AMD Rips 'Biased and Unreliable' Intel-Optimized SYSmark Benchmark (hothardware.com)
MojoKid writes: AMD is making a stink about SYSMark, a popular benchmarking program that's been around for many years, and one the chip designer says is not reliable. Rather than provide meaningful results and information, AMD claims SYSMark unfairly favors Intel products and puts too much emphasis on strict CPU performance above all else. John Hampton, director of AMD's client computing products, explained in a video why SYSMark itself is an unreliable metric of performance. He even brought up the "recent debacle" involving Volkswagen as proof that "information provided by even the most established organizations can be misleading." Salinas says SYSMark's focus on the CPU is so "excessive" that it's really only evaluating the processor, not the system as a whole. In comparison, PCMark 8 probes not only the CPU, but graphics and subsystems as well. In an attempt to drive the point home, AMD ran a set of custom scripts it developed based on Microsoft Office and timed how long it took each system to complete them.

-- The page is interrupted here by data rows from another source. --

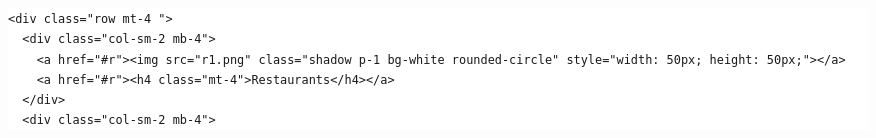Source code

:     <div class="row mt-4 ">
      <div class="col-sm-2 mb-4">
        <a href="#r"><img src="r1.png" class="shadow p-1 bg-white rounded-circle" style="width: 50px; height: 50px;"></a>
        <a href="#r"><h4 class="mt-4">Restaurants</h4></a>
      </div>
      <div class="col-sm-2 mb-4">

The Intel system took 61 seconds to finish the benchmark versus 64 seconds for the AMD platform, a difference of about 6-7 percent and in line with what PCMark 8 indicated, though Sysmark shows a stark delta of 50 percent in favor of Intel with comparable CPUs.
The real outrage should be that operations in Microsoft Office are measured in seconds and minutes instead of nanoseconds and milliseconds.

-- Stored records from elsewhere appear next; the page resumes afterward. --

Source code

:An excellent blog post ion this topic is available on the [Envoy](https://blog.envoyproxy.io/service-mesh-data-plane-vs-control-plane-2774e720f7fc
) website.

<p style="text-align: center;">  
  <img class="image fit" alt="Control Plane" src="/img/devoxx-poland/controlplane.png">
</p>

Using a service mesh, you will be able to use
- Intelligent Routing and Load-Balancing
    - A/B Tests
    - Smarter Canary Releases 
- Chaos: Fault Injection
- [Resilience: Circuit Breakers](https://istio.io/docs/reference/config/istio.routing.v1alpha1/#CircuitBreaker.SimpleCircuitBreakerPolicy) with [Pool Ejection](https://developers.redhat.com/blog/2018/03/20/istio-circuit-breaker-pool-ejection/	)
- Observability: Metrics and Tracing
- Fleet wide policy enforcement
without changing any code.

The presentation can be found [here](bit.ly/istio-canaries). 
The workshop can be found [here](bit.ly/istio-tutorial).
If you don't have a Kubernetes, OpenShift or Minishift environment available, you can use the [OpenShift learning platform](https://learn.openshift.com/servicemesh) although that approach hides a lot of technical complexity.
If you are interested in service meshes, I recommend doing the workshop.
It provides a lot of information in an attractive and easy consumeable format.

Having to pay money to remove corruption in an established organization is not the definition of ethical business in the first place.
That's called the old extortion/thug plan "pay up for protection".
BAPco deserves $0 from anyone, especially if they have a problem discriminating against people who don't give them omney.
My work desktop is AMD, my home fileserver is AMD, and both my parent's desktops are AMD. That's because in those use cases, AMD is "good enough". Web browsing and email don't require a lot of horsepower.
That said, my gaming/transcoding PC is an Intel i5-4690, because AMD's top line CPU can barely compete with Intel's I3 line. CMT didn't pan out, and they've been held hostage by TSMC/GloFo's failure to produce a sub-28nm lithographic process.
I love AMD's engineers, they have some impressively smart people working for them, and I hope Zen + 16nm heralds a new beginning for them. But today, they aren't "competitive", merely "good enough".